The very fruitful co-operation established between the Ministry for Economy, Trade and Industry (METI) and the Commission's Directorate General for Enterprise and Industry has helped a lot to work together to face and overcome mutual economic challenges. We have established a successful industrial policy dialogue. We have useful exchanges on overall competitiveness issues and our experts have entered into vivid dialogues on a number of important and future-oriented issues as, for example, on biotechnologies. I also have to stress the very valuable role of the EU-Japan Centre for Industrial Cooperation. This unique "joint venture" between our administrations is instrumental in supporting business investments in Europe and Japan.

When I talk about the EU-Japan dialogue I am turning myself to you, distinguished members of the EU-Japan Business Round Table.

The Round Table is itself a tangible and visible example of EU-Japan business cooperation. You form a unique and independent forum providing valuable advice from the business sector on how to further improve the EU/Japan trading relationship. I would like to take the opportunity to express my personal and sincere thanks and my highest appreciation to Viscount Davignon for his commitment and his great efforts in having chaired the Round Table. You stand for the ambition to make EU-Japan collaboration work and you have been a trustful partner in our common efforts to further strengthening EU-Japan relations.

The EU-Japan Business Dialogue Round Table needs to continue to support the Japanese Government and the European Commission by providing us with information, analysis and recommendations based on concrete business experiences in order to allow us to draw the necessary policy conclusions.

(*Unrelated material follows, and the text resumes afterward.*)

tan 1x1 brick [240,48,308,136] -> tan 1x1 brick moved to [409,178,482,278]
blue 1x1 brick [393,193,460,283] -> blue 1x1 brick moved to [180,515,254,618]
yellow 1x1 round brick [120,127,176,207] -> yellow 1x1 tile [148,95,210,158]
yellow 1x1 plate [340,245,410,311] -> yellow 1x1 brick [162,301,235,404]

Let me suggesting in this respect some more practical elements for our future co-operation that might be worth to be further explored:

I very much welcome the adoption of your Mission Statement which will certainly help to structure your work. I would see some room for manoeuvre to enhance the Round Table's visibility.

A solid and authentic representation of businesses interests is the key to your success. I invite you to consider broadening the Round Table's membership to representatives of those business sectors that require an enhanced dialogue and contribute to solid EU-Japan trade relations. I namely see a need to ensure for a sufficient representation of the financial sector in the Round Table. I know that this has been an issue under consideration for some years and I believe it is time to have such an important sector represented. I do also hope that we will be able to welcome at the next meeting representatives of companies from the 10 new EU Member States.

I would like to conclude by congratulating Baron Jacobs for his nomination as EU Co-Chairman of the Round Table. I wish you the right touch for the challenging tasks ahead and I am looking forward to a fruitful future co-operation. I can assure you that I am committed to engage myself in a strong and continuous dialogue with European and Japanese industry in order to make EU-Japan economic relations work and grow.

Thank you very much for your kind attention!